En el caso de la nación cubana, son varias las fechas que se acostumbran a tomar en cuenta a la hora de comentar su consagración. Está, desde luego, el 10 de octubre de 1868, pero también el 20 de mayo de 1902, así como el 1 de enero de 1959. Son fechas que marcan un antes y un después en el comportamiento coral de la nación, y que la cultura (en sentido general) no se ha podido sustraer de representar en su seno. Esto explica que en la filmografía más temprana producida por Díaz Quesada en la etapa silente, todavía hoy llame la atención la insistencia en que títulos como Manuel García o El Rey de los campos de Cuba (1913), El capitán mambí o Libertadores y guerrilleros (1914), La manigua o La mujer cubana (1915) o El rescate del brigadier Sanguily (1916), entre otros, aludían de una manera expresa a las luchas patrias. Ya desde entonces el cine se veía como un vehículo capaz de resaltar las virtudes de la historia cubana, o lo que es lo mismo, de la nación física.
Llegado a este punto deberíamos distinguir entre lo que pudiéramos llamar un “nacionalismo cinematográfico” y ese otro concepto que más tarde obsesionará a las academias: “cinematografía nacional”. El “nacionalismo cinematográfico” parece evidente que pone todas sus fuerzas en función de exaltar lo que considera un carácter nacional único y superior, dejando a un lado cualquier tipo de examen autocrítico de su naturaleza; en cambio, por “cinematografía nacional” podríamos entender ese corpus fílmico donde es posible encontrar entrelazadas las más diversas miradas, muchas de ellas contrapuestas entre sí, tal como se supone se asoman los seres humanos a la cambiante realidad.
¿Cómo interpretar entonces esos períodos de las cinematografías nacionales en que se reduce el afán de las apologías históricas, y se cede a la autorreflexión mesurada del proceso que se vive? ¿Acaso como una depresión de la autoestima nacional expresada en imágenes? Las variantes para la hermenéutica son múltiples.

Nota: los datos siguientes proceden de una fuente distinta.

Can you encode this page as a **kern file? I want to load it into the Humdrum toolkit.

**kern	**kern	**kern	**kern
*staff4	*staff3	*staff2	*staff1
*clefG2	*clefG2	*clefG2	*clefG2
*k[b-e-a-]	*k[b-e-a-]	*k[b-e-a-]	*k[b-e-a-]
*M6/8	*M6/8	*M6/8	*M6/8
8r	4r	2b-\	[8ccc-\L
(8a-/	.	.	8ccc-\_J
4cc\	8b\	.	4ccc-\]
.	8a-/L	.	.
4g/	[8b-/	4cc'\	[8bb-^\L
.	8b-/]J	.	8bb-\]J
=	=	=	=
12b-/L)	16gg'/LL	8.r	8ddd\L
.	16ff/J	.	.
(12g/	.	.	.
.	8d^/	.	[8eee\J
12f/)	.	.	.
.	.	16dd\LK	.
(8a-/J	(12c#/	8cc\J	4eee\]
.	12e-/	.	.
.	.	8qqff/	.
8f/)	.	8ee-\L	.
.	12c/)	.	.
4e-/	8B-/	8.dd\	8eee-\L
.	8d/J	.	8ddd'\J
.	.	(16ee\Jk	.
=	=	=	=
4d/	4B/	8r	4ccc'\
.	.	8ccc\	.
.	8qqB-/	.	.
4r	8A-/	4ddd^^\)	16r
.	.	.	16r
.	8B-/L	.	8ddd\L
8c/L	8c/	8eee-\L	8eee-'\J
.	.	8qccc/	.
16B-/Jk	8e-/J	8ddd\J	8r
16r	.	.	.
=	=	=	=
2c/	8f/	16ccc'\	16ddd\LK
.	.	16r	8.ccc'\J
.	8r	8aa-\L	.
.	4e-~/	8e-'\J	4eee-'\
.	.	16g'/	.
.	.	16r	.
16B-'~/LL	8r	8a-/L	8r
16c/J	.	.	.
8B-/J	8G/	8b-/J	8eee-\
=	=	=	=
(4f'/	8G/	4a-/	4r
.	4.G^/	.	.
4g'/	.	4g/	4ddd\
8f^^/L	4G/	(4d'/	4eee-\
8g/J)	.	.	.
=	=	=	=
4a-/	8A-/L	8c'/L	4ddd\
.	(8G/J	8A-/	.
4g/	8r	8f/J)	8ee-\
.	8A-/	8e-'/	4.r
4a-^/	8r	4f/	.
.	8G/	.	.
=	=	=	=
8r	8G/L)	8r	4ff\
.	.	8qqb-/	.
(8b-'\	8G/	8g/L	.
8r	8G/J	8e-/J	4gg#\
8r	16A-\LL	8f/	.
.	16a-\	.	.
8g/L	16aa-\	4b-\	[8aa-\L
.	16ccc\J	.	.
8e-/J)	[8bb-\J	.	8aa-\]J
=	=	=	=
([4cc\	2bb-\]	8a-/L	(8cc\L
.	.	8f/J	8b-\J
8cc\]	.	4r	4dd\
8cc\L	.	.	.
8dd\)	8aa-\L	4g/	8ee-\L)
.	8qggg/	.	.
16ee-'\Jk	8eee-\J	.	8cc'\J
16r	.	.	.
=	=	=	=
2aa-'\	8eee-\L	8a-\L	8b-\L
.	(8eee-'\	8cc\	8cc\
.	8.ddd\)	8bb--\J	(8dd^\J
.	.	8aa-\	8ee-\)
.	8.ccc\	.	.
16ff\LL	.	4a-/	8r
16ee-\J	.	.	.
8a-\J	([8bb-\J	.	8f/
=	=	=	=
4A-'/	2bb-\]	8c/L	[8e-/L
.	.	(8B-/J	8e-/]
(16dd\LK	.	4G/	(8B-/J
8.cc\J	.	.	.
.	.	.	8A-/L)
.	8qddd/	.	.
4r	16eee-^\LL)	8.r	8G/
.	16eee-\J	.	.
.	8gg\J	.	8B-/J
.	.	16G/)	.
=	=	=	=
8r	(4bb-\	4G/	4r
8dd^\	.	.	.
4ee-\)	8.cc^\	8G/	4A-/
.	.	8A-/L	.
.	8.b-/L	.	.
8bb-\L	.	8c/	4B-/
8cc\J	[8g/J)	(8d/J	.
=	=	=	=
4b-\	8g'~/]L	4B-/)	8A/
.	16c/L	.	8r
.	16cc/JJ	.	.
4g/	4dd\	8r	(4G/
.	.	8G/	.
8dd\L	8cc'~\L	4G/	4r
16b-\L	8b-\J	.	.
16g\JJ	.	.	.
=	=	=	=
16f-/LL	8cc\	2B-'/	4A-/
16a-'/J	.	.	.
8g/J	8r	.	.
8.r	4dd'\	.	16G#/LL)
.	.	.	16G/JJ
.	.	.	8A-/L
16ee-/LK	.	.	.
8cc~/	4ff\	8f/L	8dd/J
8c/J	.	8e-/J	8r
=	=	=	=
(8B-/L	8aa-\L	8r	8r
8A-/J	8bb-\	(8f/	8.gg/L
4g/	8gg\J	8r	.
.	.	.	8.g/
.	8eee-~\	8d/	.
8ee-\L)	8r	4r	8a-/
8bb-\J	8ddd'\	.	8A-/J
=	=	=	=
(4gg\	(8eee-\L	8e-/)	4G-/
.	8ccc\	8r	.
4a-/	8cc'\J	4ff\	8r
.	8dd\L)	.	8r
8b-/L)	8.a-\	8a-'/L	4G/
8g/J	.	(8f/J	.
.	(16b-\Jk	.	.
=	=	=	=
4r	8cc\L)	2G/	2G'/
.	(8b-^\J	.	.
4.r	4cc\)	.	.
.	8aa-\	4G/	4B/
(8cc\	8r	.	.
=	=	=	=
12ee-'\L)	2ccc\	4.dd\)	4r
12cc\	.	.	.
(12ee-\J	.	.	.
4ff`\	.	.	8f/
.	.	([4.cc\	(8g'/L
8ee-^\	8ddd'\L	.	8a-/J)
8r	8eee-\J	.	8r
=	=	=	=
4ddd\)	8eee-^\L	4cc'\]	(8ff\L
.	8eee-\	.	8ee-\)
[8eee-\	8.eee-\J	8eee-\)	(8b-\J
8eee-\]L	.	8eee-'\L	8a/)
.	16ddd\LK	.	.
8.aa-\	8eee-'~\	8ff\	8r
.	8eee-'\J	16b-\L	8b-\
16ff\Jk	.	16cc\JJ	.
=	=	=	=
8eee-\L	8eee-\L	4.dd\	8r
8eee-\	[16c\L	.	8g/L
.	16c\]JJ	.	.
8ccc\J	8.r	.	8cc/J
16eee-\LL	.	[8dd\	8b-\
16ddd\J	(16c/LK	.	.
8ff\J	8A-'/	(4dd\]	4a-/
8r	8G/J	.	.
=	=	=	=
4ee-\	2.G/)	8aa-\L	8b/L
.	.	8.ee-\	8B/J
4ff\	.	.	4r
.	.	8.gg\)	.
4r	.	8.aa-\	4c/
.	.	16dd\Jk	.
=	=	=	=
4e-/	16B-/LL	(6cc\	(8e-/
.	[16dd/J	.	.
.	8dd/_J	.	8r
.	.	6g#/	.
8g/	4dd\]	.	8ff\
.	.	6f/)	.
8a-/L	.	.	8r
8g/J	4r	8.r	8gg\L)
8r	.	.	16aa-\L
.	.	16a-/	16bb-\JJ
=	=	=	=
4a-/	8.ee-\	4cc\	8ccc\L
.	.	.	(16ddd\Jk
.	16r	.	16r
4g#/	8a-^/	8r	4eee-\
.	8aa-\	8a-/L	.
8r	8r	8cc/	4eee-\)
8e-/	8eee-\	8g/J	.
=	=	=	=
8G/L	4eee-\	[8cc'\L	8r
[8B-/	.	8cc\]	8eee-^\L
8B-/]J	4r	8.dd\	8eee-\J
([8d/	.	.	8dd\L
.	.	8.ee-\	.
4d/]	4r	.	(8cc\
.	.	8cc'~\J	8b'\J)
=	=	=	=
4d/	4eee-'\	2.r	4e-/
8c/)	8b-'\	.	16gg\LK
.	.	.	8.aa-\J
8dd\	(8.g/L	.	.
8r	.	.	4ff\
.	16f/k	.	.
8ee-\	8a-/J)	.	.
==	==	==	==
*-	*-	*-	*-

El cine cubano tiene en Memorias del subdesarrollo (1968) uno de esos ejemplos de películas que intentan explorar la condición de “cubano” desde la ambigüedad, evitando a toda costa lo afirmativo o excluyente; pero también tenemos demasiados ejemplos de filmes donde la tendencia a “nacionalizar” el mensaje se resquebraja para dar paso a un discurso que se pone en función de las expectativas del grupo dominante de poder, o peor aún, de las expectativas foráneas, casi siempre como consecuencia de los imperativos de la industria mundial.
El caso cubano expone varios momentos más o menos claros de estas operaciones y fluctuaciones, pero al menos tres períodos se nos antojan paradigmáticos:
a) la etapa de los años cincuenta en que predominaron las coproducciones cubano-mexicanas;
b) el período integrado por los años 1962/ 63 en que realizadores del otrora campo socialista filmaron unas cinco o seis películas;
c) el actual, donde las condiciones de coproducción (sobre todo con España) exponen la realización de los filmes a determinadas estrategias de representación y condiciones puntuales de trabajo, casi siempre marcadas por el estereotipo que Occidente espera encontrar.